* **Provided information**
··········
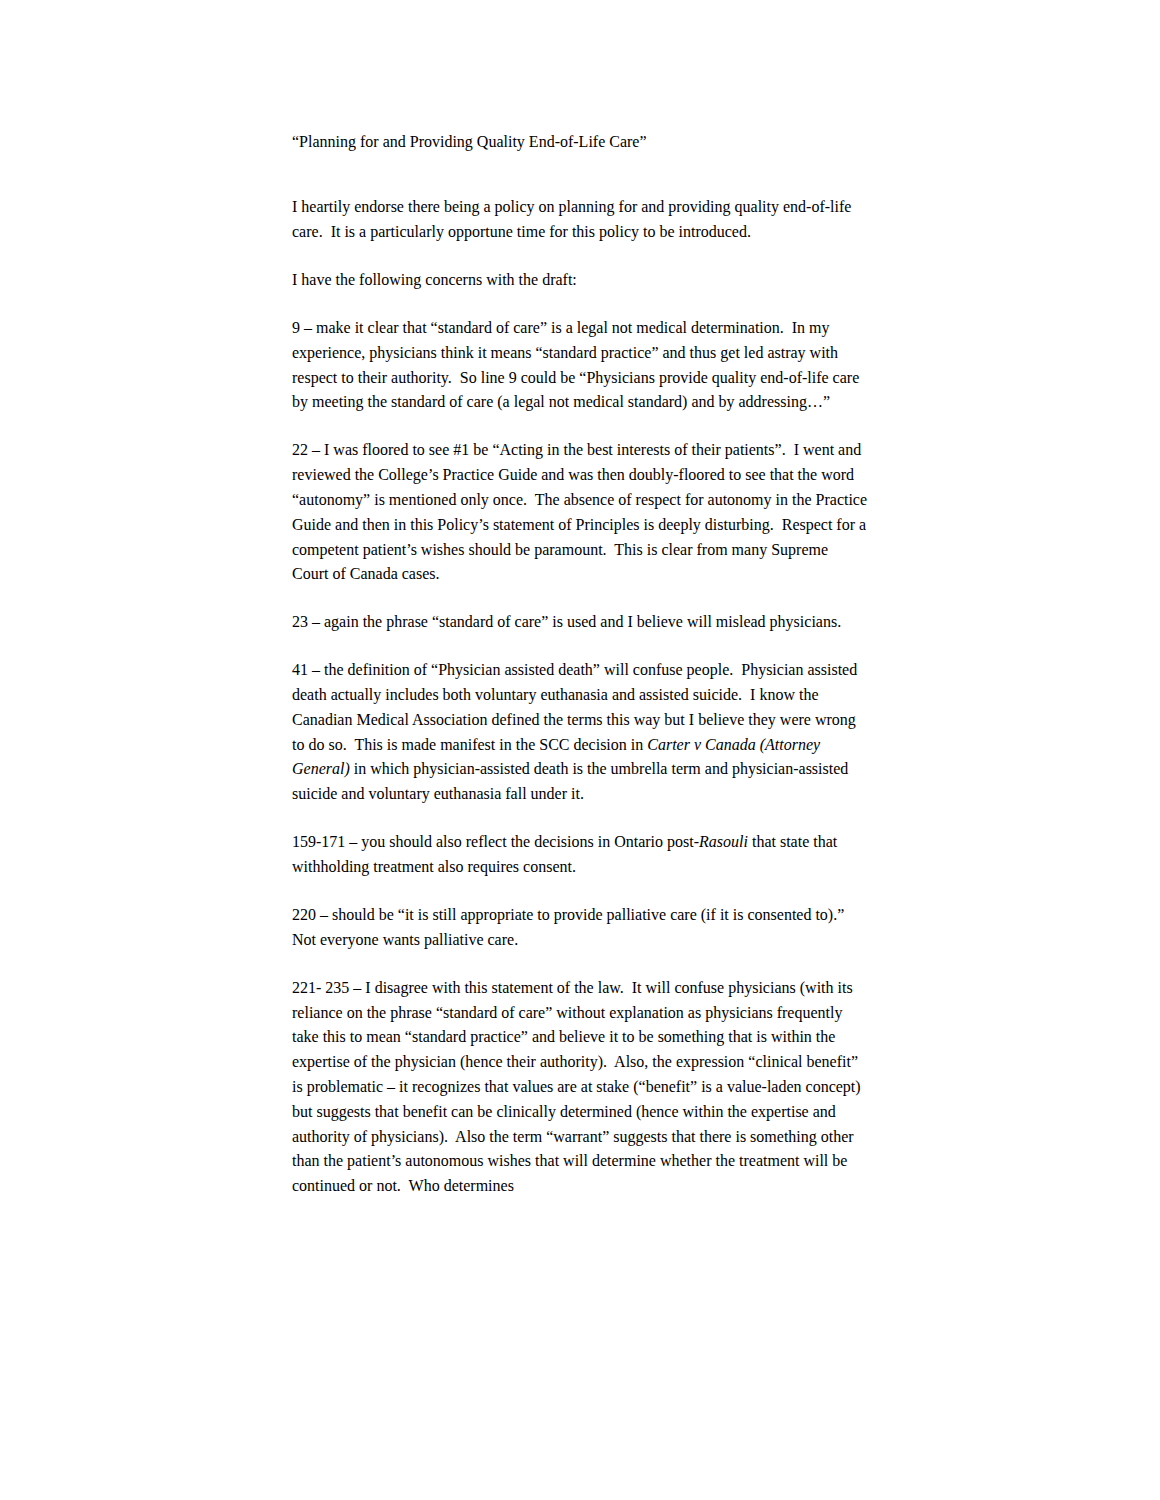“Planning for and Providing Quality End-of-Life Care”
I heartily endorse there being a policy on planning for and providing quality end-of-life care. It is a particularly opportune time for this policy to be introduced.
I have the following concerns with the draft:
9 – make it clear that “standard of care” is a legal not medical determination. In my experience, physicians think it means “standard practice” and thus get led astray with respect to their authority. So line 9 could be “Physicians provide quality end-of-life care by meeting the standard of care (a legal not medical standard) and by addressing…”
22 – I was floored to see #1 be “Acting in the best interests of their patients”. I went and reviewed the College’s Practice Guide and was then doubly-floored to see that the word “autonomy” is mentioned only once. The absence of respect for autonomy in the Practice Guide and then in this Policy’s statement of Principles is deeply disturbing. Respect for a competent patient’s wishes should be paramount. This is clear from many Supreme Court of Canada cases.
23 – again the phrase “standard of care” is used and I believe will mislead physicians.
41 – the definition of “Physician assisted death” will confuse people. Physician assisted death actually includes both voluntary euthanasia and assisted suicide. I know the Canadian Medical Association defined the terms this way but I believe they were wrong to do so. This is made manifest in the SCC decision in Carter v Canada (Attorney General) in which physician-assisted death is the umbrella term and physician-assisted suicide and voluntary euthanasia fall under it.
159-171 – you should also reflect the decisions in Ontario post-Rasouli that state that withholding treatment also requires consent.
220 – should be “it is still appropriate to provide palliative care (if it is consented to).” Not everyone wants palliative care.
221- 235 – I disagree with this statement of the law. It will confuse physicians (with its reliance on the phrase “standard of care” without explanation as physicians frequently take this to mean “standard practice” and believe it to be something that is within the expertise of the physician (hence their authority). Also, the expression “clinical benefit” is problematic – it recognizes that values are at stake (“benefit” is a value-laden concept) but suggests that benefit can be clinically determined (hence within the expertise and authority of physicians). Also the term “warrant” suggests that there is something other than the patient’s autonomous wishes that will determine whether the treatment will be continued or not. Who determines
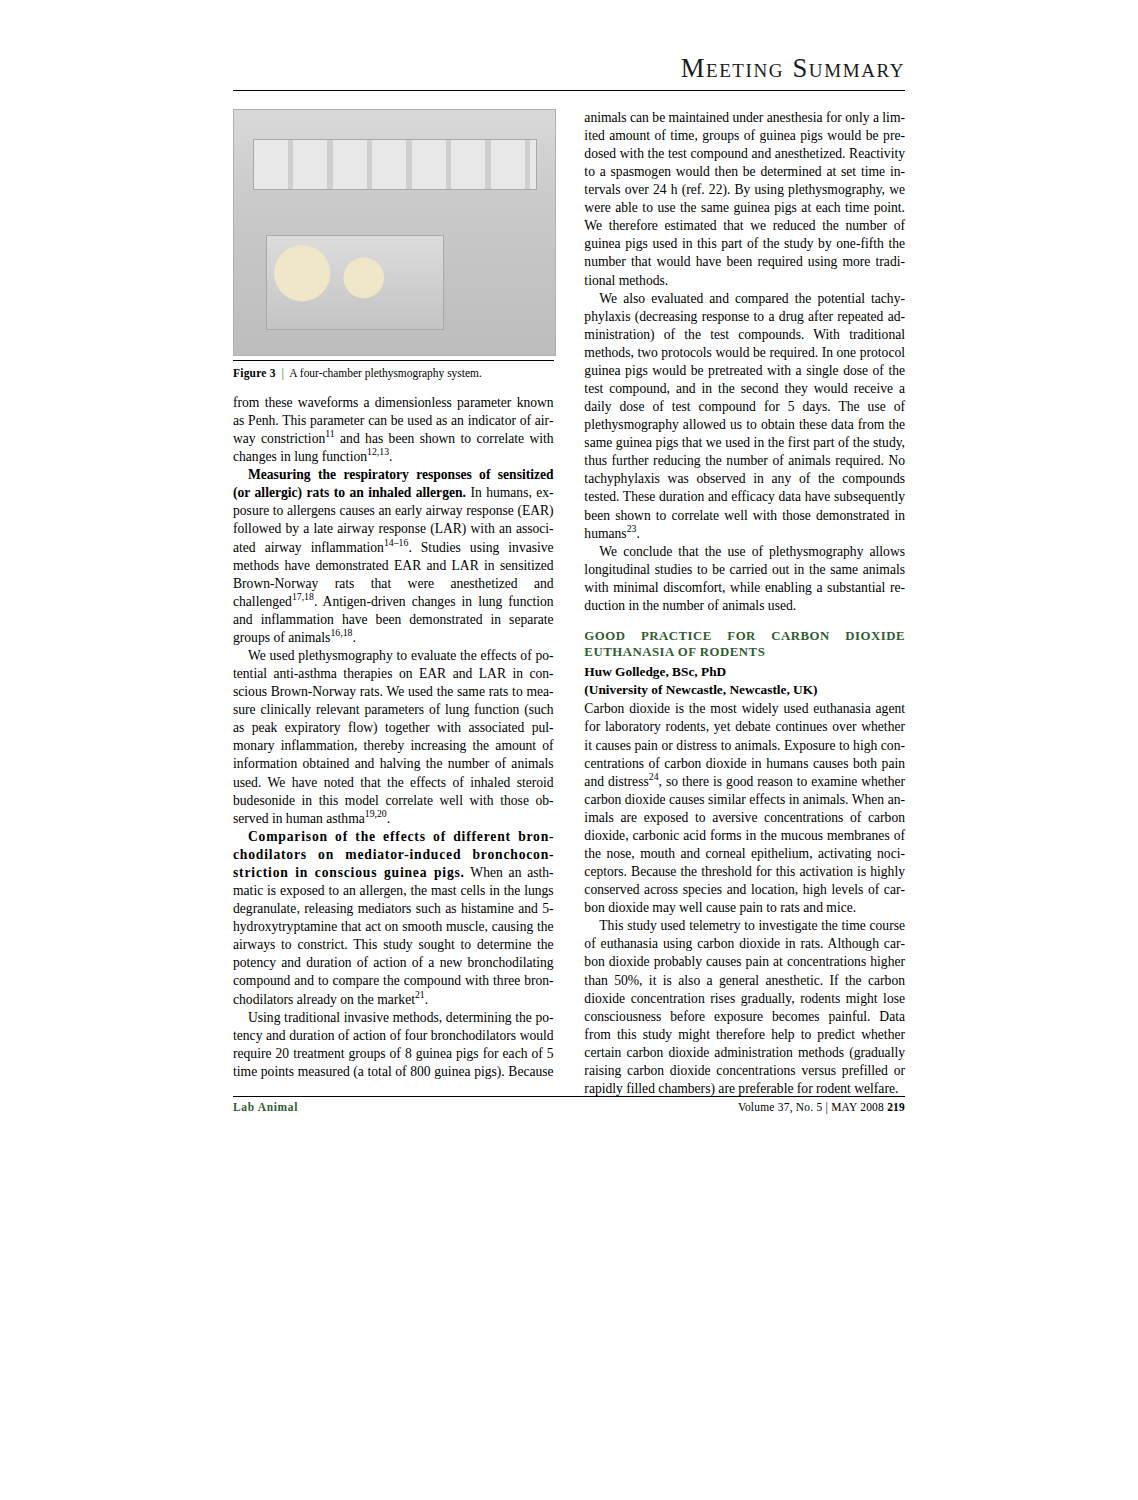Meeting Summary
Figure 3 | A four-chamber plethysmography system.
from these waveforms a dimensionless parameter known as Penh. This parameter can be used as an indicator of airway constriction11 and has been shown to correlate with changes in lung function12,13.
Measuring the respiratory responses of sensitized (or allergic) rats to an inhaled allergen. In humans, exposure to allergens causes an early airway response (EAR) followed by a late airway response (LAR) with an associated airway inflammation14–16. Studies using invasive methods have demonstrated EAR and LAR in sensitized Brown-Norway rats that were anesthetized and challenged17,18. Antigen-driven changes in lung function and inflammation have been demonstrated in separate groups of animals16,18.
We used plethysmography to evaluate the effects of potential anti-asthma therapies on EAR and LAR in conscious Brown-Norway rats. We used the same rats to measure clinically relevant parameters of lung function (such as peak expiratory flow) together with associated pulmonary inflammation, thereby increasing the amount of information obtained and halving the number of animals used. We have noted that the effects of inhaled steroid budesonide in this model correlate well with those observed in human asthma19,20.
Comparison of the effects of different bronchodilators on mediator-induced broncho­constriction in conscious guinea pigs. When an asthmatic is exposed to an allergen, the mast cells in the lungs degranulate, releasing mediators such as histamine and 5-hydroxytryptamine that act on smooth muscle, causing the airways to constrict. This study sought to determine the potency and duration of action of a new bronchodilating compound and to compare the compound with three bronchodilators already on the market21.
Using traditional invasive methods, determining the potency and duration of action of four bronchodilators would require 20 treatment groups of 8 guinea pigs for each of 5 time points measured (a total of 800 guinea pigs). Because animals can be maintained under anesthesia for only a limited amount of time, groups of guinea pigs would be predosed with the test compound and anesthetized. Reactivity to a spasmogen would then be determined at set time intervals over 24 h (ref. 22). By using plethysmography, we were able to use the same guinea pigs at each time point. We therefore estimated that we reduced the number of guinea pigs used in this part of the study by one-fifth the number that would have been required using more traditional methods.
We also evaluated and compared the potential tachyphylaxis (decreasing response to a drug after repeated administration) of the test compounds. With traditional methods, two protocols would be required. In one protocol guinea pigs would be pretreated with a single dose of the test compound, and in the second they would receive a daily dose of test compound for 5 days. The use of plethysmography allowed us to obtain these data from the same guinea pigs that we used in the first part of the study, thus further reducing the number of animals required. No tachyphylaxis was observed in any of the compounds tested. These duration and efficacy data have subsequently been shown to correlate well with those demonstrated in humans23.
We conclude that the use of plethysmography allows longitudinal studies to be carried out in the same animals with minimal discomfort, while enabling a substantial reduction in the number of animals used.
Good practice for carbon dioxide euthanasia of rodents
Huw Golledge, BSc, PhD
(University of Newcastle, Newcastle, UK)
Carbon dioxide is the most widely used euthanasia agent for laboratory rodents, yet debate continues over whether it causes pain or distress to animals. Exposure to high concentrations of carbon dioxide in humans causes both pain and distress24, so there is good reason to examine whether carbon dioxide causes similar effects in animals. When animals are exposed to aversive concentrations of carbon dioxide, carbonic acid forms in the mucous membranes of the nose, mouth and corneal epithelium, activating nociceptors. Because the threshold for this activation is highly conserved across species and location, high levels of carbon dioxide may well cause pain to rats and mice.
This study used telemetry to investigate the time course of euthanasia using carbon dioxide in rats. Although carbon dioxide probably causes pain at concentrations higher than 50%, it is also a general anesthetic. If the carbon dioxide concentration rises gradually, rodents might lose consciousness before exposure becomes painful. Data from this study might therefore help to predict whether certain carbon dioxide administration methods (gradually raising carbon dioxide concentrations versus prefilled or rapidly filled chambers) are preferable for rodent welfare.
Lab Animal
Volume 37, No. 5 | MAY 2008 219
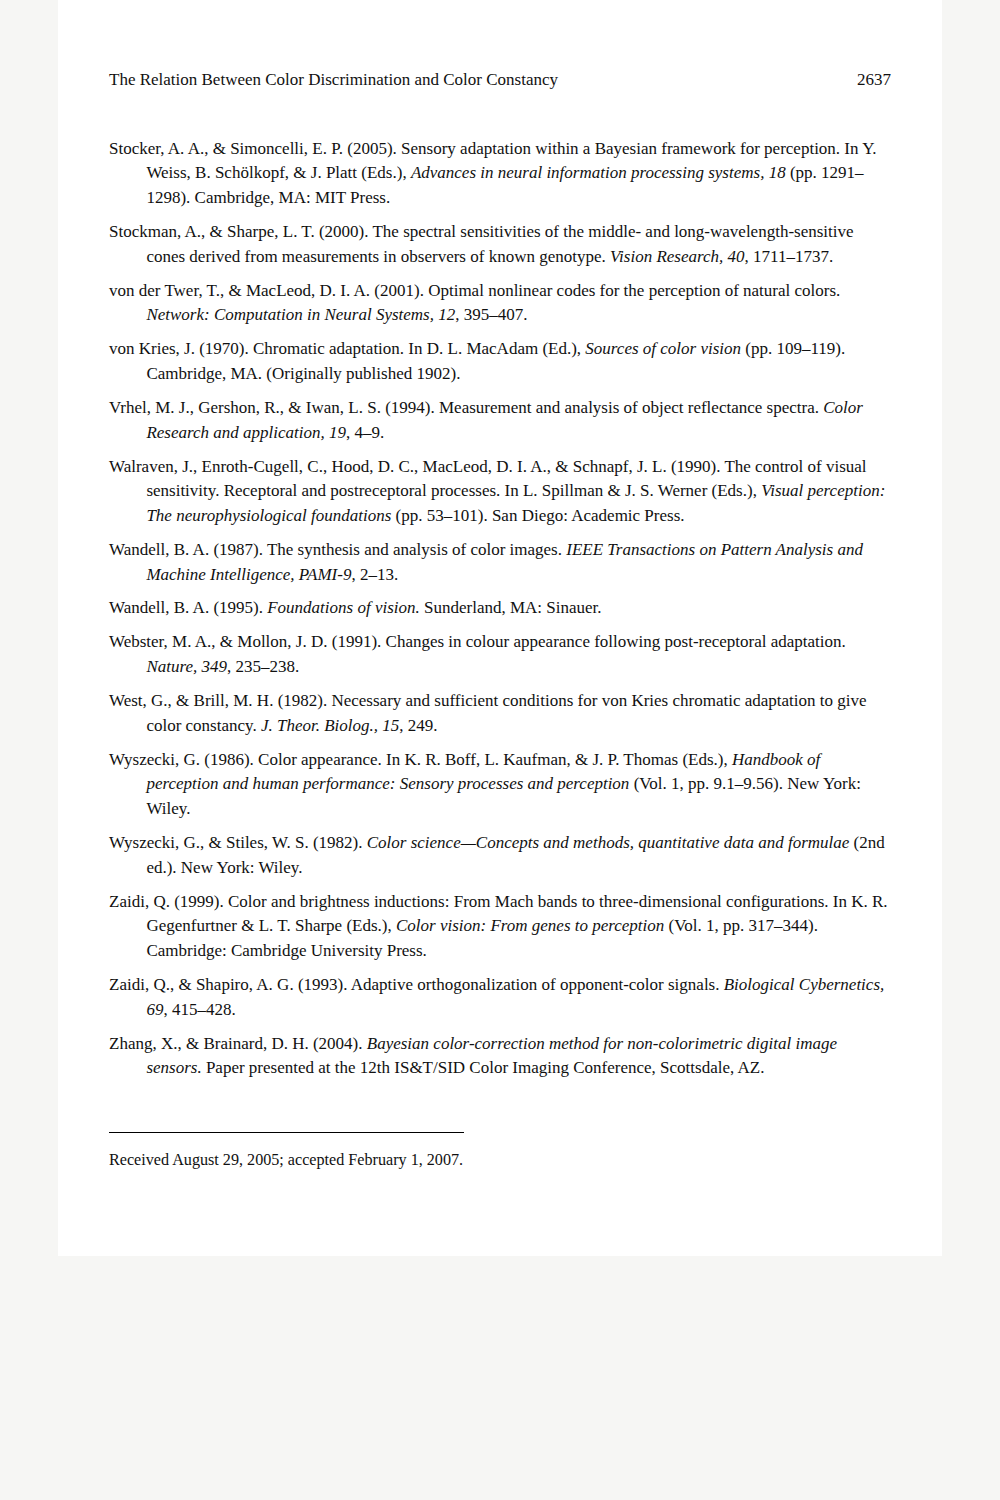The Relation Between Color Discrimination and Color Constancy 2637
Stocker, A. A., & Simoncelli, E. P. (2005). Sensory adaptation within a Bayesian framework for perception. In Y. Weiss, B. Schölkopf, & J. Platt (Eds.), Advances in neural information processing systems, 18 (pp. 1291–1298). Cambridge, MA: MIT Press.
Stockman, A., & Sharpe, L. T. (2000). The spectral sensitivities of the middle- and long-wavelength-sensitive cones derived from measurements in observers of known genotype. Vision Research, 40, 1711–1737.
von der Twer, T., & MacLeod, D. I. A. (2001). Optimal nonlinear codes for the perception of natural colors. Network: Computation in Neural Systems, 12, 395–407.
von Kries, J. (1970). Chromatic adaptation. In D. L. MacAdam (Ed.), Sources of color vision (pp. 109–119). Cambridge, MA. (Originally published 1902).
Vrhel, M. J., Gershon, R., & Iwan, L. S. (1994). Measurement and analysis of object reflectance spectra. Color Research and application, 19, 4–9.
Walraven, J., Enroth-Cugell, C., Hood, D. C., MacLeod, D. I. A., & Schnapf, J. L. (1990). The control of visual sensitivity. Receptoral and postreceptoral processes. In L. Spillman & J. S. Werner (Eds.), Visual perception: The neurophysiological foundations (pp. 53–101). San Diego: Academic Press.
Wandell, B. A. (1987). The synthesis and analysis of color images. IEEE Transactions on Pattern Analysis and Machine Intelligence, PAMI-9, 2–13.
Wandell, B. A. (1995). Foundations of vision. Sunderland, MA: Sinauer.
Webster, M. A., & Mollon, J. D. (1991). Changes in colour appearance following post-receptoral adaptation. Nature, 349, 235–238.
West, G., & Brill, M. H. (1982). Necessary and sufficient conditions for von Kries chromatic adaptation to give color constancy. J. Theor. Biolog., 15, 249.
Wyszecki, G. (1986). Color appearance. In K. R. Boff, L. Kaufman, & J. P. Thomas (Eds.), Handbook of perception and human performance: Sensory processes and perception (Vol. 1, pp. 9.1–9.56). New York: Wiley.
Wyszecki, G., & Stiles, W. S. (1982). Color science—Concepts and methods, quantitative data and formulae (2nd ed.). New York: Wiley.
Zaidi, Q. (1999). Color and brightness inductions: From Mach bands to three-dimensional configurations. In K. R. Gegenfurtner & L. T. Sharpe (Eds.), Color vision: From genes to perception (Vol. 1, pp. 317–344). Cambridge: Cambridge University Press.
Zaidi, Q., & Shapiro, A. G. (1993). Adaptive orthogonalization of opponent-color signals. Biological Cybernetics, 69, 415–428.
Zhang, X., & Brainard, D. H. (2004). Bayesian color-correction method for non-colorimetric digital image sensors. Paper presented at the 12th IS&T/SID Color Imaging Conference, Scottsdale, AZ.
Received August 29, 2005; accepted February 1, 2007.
··········
* **Task instructions**
Search the records for the string "Wyszecki" and, wherever a line contains it, please copy that line.

* **Result**
Wyszecki, G. (1986). Color appearance. In K. R. Boff, L. Kaufman, & J. P. Thomas (Eds.), Handbook of perception and human performance: Sensory processes and perception (Vol. 1, pp. 9.1–9.56). New York: Wiley.
Wyszecki, G., & Stiles, W. S. (1982). Color science—Concepts and methods, quantitative data and formulae (2nd ed.). New York: Wiley.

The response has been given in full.